▶ [What the task asks]: Copy out all of the items below line for line, changing nothing.

[Items from a dataset]
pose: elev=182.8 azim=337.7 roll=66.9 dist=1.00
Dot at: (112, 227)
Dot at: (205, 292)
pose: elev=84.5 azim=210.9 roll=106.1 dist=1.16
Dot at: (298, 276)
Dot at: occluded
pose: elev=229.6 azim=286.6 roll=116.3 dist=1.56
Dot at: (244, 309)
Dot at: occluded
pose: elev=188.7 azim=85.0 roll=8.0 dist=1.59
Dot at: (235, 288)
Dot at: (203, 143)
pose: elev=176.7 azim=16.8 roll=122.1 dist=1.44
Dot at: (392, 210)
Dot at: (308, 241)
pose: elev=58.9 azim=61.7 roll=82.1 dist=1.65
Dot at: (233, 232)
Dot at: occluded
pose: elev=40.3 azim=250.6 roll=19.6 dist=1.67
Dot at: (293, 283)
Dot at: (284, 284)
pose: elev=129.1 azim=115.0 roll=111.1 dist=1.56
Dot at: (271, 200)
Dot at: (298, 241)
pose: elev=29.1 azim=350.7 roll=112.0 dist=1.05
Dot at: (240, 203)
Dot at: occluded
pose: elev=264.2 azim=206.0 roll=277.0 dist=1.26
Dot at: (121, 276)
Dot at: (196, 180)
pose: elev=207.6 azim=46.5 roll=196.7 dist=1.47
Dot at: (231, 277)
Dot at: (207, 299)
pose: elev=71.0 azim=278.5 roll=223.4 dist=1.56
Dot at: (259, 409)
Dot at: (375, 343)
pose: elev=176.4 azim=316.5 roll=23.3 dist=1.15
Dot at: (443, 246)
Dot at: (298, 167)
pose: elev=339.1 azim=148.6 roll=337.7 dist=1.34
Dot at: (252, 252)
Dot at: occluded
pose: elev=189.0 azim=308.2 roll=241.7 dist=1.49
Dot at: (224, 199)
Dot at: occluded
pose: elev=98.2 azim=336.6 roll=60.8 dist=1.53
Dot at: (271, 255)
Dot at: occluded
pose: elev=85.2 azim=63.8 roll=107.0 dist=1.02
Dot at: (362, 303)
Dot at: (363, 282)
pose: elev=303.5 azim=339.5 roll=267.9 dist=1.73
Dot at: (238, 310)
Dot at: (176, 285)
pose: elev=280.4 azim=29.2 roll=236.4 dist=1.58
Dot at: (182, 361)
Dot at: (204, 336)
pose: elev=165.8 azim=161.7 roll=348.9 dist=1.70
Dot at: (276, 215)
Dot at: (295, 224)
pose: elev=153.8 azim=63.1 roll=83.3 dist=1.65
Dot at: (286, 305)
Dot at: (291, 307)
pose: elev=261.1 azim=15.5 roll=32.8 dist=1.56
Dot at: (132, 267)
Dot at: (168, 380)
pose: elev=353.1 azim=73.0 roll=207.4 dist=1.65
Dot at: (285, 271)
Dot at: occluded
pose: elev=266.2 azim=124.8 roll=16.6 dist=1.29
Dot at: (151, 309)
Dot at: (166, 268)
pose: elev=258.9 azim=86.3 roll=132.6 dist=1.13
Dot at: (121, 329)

▶ [Reply to the task]:
pose: elev=182.8 azim=337.7 roll=66.9 dist=1.00
Dot at: (112, 227)
Dot at: (205, 292)
pose: elev=84.5 azim=210.9 roll=106.1 dist=1.16
Dot at: (298, 276)
Dot at: occluded
pose: elev=229.6 azim=286.6 roll=116.3 dist=1.56
Dot at: (244, 309)
Dot at: occluded
pose: elev=188.7 azim=85.0 roll=8.0 dist=1.59
Dot at: (235, 288)
Dot at: (203, 143)
pose: elev=176.7 azim=16.8 roll=122.1 dist=1.44
Dot at: (392, 210)
Dot at: (308, 241)
pose: elev=58.9 azim=61.7 roll=82.1 dist=1.65
Dot at: (233, 232)
Dot at: occluded
pose: elev=40.3 azim=250.6 roll=19.6 dist=1.67
Dot at: (293, 283)
Dot at: (284, 284)
pose: elev=129.1 azim=115.0 roll=111.1 dist=1.56
Dot at: (271, 200)
Dot at: (298, 241)
pose: elev=29.1 azim=350.7 roll=112.0 dist=1.05
Dot at: (240, 203)
Dot at: occluded
pose: elev=264.2 azim=206.0 roll=277.0 dist=1.26
Dot at: (121, 276)
Dot at: (196, 180)
pose: elev=207.6 azim=46.5 roll=196.7 dist=1.47
Dot at: (231, 277)
Dot at: (207, 299)
pose: elev=71.0 azim=278.5 roll=223.4 dist=1.56
Dot at: (259, 409)
Dot at: (375, 343)
pose: elev=176.4 azim=316.5 roll=23.3 dist=1.15
Dot at: (443, 246)
Dot at: (298, 167)
pose: elev=339.1 azim=148.6 roll=337.7 dist=1.34
Dot at: (252, 252)
Dot at: occluded
pose: elev=189.0 azim=308.2 roll=241.7 dist=1.49
Dot at: (224, 199)
Dot at: occluded
pose: elev=98.2 azim=336.6 roll=60.8 dist=1.53
Dot at: (271, 255)
Dot at: occluded
pose: elev=85.2 azim=63.8 roll=107.0 dist=1.02
Dot at: (362, 303)
Dot at: (363, 282)
pose: elev=303.5 azim=339.5 roll=267.9 dist=1.73
Dot at: (238, 310)
Dot at: (176, 285)
pose: elev=280.4 azim=29.2 roll=236.4 dist=1.58
Dot at: (182, 361)
Dot at: (204, 336)
pose: elev=165.8 azim=161.7 roll=348.9 dist=1.70
Dot at: (276, 215)
Dot at: (295, 224)
pose: elev=153.8 azim=63.1 roll=83.3 dist=1.65
Dot at: (286, 305)
Dot at: (291, 307)
pose: elev=261.1 azim=15.5 roll=32.8 dist=1.56
Dot at: (132, 267)
Dot at: (168, 380)
pose: elev=353.1 azim=73.0 roll=207.4 dist=1.65
Dot at: (285, 271)
Dot at: occluded
pose: elev=266.2 azim=124.8 roll=16.6 dist=1.29
Dot at: (151, 309)
Dot at: (166, 268)
pose: elev=258.9 azim=86.3 roll=132.6 dist=1.13
Dot at: (121, 329)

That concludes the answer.